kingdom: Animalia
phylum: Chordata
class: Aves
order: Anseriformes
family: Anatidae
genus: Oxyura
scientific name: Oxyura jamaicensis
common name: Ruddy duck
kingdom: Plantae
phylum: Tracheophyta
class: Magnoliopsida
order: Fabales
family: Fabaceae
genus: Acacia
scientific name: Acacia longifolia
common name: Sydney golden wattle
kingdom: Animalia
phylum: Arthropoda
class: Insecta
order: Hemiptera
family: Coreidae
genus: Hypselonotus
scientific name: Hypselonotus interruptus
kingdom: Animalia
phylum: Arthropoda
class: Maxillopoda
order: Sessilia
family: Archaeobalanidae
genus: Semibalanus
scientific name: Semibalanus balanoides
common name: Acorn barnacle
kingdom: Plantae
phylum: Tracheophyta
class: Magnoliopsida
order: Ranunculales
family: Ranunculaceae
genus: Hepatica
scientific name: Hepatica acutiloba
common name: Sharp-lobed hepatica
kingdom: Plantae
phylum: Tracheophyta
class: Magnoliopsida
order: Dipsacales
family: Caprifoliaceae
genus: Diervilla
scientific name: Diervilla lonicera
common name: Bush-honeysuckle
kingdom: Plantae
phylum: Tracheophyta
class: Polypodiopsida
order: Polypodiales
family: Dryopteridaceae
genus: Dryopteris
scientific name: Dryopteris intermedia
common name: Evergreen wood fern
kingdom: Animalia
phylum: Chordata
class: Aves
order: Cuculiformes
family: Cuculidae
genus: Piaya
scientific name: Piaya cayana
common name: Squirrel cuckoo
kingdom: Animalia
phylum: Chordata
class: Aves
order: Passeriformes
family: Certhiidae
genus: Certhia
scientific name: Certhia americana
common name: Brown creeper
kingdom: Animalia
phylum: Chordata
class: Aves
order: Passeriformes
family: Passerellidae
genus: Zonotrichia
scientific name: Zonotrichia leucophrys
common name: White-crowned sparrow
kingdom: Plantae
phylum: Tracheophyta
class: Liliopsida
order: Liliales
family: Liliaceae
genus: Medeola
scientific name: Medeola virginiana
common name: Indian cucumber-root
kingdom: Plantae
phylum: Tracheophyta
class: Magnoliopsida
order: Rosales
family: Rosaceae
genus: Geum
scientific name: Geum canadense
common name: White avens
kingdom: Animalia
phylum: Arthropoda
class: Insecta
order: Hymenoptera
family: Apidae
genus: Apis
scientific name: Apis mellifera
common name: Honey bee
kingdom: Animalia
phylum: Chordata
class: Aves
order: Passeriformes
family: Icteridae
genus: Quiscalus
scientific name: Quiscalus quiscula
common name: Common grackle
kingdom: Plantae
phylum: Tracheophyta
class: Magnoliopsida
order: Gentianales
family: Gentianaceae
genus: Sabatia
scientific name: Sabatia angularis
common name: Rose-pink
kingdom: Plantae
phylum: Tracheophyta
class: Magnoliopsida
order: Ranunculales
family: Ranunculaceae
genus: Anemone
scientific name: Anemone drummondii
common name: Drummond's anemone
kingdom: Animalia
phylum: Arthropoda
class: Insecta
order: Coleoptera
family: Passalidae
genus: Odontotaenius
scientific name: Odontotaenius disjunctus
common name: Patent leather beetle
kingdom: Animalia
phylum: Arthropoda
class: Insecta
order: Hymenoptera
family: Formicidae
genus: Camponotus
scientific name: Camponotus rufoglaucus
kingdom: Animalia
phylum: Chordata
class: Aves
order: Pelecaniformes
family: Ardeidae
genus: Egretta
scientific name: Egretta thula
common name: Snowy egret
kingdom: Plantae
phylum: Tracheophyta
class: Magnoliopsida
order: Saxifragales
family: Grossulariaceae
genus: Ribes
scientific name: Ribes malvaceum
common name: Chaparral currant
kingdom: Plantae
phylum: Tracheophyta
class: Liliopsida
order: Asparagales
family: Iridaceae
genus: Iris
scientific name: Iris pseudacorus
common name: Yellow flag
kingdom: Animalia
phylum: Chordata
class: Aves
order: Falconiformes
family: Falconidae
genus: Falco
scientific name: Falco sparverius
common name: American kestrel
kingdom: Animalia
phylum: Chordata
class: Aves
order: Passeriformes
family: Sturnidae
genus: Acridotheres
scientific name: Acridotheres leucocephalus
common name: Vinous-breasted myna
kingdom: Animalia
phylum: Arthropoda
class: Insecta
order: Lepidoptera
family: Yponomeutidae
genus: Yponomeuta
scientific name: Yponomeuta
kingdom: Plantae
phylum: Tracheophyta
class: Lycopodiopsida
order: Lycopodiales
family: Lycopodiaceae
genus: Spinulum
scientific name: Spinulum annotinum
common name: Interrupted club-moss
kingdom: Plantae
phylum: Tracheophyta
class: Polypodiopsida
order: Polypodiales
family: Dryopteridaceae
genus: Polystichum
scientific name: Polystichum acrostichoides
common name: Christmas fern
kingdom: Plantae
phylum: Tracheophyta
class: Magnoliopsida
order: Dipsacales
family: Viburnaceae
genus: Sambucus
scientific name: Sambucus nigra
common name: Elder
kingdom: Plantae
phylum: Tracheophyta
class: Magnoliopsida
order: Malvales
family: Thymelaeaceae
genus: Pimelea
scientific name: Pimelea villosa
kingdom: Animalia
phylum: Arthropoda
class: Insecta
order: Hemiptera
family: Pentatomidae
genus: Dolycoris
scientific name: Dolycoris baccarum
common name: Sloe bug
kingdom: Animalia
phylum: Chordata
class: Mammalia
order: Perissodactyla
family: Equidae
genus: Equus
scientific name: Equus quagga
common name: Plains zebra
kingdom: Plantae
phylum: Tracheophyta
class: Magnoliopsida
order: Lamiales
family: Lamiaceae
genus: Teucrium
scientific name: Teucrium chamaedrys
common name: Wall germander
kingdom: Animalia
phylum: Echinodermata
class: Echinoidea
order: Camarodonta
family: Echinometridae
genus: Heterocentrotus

• • •

**REQUEST:**
Quote every one of the rows above, line for line, with nothing altered.

**RESULT OF THE EXERCISE:**
kingdom: Animalia
phylum: Chordata
class: Aves
order: Anseriformes
family: Anatidae
genus: Oxyura
scientific name: Oxyura jamaicensis
common name: Ruddy duck
kingdom: Plantae
phylum: Tracheophyta
class: Magnoliopsida
order: Fabales
family: Fabaceae
genus: Acacia
scientific name: Acacia longifolia
common name: Sydney golden wattle
kingdom: Animalia
phylum: Arthropoda
class: Insecta
order: Hemiptera
family: Coreidae
genus: Hypselonotus
scientific name: Hypselonotus interruptus
kingdom: Animalia
phylum: Arthropoda
class: Maxillopoda
order: Sessilia
family: Archaeobalanidae
genus: Semibalanus
scientific name: Semibalanus balanoides
common name: Acorn barnacle
kingdom: Plantae
phylum: Tracheophyta
class: Magnoliopsida
order: Ranunculales
family: Ranunculaceae
genus: Hepatica
scientific name: Hepatica acutiloba
common name: Sharp-lobed hepatica
kingdom: Plantae
phylum: Tracheophyta
class: Magnoliopsida
order: Dipsacales
family: Caprifoliaceae
genus: Diervilla
scientific name: Diervilla lonicera
common name: Bush-honeysuckle
kingdom: Plantae
phylum: Tracheophyta
class: Polypodiopsida
order: Polypodiales
family: Dryopteridaceae
genus: Dryopteris
scientific name: Dryopteris intermedia
common name: Evergreen wood fern
kingdom: Animalia
phylum: Chordata
class: Aves
order: Cuculiformes
family: Cuculidae
genus: Piaya
scientific name: Piaya cayana
common name: Squirrel cuckoo
kingdom: Animalia
phylum: Chordata
class: Aves
order: Passeriformes
family: Certhiidae
genus: Certhia
scientific name: Certhia americana
common name: Brown creeper
kingdom: Animalia
phylum: Chordata
class: Aves
order: Passeriformes
family: Passerellidae
genus: Zonotrichia
scientific name: Zonotrichia leucophrys
common name: White-crowned sparrow
kingdom: Plantae
phylum: Tracheophyta
class: Liliopsida
order: Liliales
family: Liliaceae
genus: Medeola
scientific name: Medeola virginiana
common name: Indian cucumber-root
kingdom: Plantae
phylum: Tracheophyta
class: Magnoliopsida
order: Rosales
family: Rosaceae
genus: Geum
scientific name: Geum canadense
common name: White avens
kingdom: Animalia
phylum: Arthropoda
class: Insecta
order: Hymenoptera
family: Apidae
genus: Apis
scientific name: Apis mellifera
common name: Honey bee
kingdom: Animalia
phylum: Chordata
class: Aves
order: Passeriformes
family: Icteridae
genus: Quiscalus
scientific name: Quiscalus quiscula
common name: Common grackle
kingdom: Plantae
phylum: Tracheophyta
class: Magnoliopsida
order: Gentianales
family: Gentianaceae
genus: Sabatia
scientific name: Sabatia angularis
common name: Rose-pink
kingdom: Plantae
phylum: Tracheophyta
class: Magnoliopsida
order: Ranunculales
family: Ranunculaceae
genus: Anemone
scientific name: Anemone drummondii
common name: Drummond's anemone
kingdom: Animalia
phylum: Arthropoda
class: Insecta
order: Coleoptera
family: Passalidae
genus: Odontotaenius
scientific name: Odontotaenius disjunctus
common name: Patent leather beetle
kingdom: Animalia
phylum: Arthropoda
class: Insecta
order: Hymenoptera
family: Formicidae
genus: Camponotus
scientific name: Camponotus rufoglaucus
kingdom: Animalia
phylum: Chordata
class: Aves
order: Pelecaniformes
family: Ardeidae
genus: Egretta
scientific name: Egretta thula
common name: Snowy egret
kingdom: Plantae
phylum: Tracheophyta
class: Magnoliopsida
order: Saxifragales
family: Grossulariaceae
genus: Ribes
scientific name: Ribes malvaceum
common name: Chaparral currant
kingdom: Plantae
phylum: Tracheophyta
class: Liliopsida
order: Asparagales
family: Iridaceae
genus: Iris
scientific name: Iris pseudacorus
common name: Yellow flag
kingdom: Animalia
phylum: Chordata
class: Aves
order: Falconiformes
family: Falconidae
genus: Falco
scientific name: Falco sparverius
common name: American kestrel
kingdom: Animalia
phylum: Chordata
class: Aves
order: Passeriformes
family: Sturnidae
genus: Acridotheres
scientific name: Acridotheres leucocephalus
common name: Vinous-breasted myna
kingdom: Animalia
phylum: Arthropoda
class: Insecta
order: Lepidoptera
family: Yponomeutidae
genus: Yponomeuta
scientific name: Yponomeuta
kingdom: Plantae
phylum: Tracheophyta
class: Lycopodiopsida
order: Lycopodiales
family: Lycopodiaceae
genus: Spinulum
scientific name: Spinulum annotinum
common name: Interrupted club-moss
kingdom: Plantae
phylum: Tracheophyta
class: Polypodiopsida
order: Polypodiales
family: Dryopteridaceae
genus: Polystichum
scientific name: Polystichum acrostichoides
common name: Christmas fern
kingdom: Plantae
phylum: Tracheophyta
class: Magnoliopsida
order: Dipsacales
family: Viburnaceae
genus: Sambucus
scientific name: Sambucus nigra
common name: Elder
kingdom: Plantae
phylum: Tracheophyta
class: Magnoliopsida
order: Malvales
family: Thymelaeaceae
genus: Pimelea
scientific name: Pimelea villosa
kingdom: Animalia
phylum: Arthropoda
class: Insecta
order: Hemiptera
family: Pentatomidae
genus: Dolycoris
scientific name: Dolycoris baccarum
common name: Sloe bug
kingdom: Animalia
phylum: Chordata
class: Mammalia
order: Perissodactyla
family: Equidae
genus: Equus
scientific name: Equus quagga
common name: Plains zebra
kingdom: Plantae
phylum: Tracheophyta
class: Magnoliopsida
order: Lamiales
family: Lamiaceae
genus: Teucrium
scientific name: Teucrium chamaedrys
common name: Wall germander
kingdom: Animalia
phylum: Echinodermata
class: Echinoidea
order: Camarodonta
family: Echinometridae
genus: Heterocentrotus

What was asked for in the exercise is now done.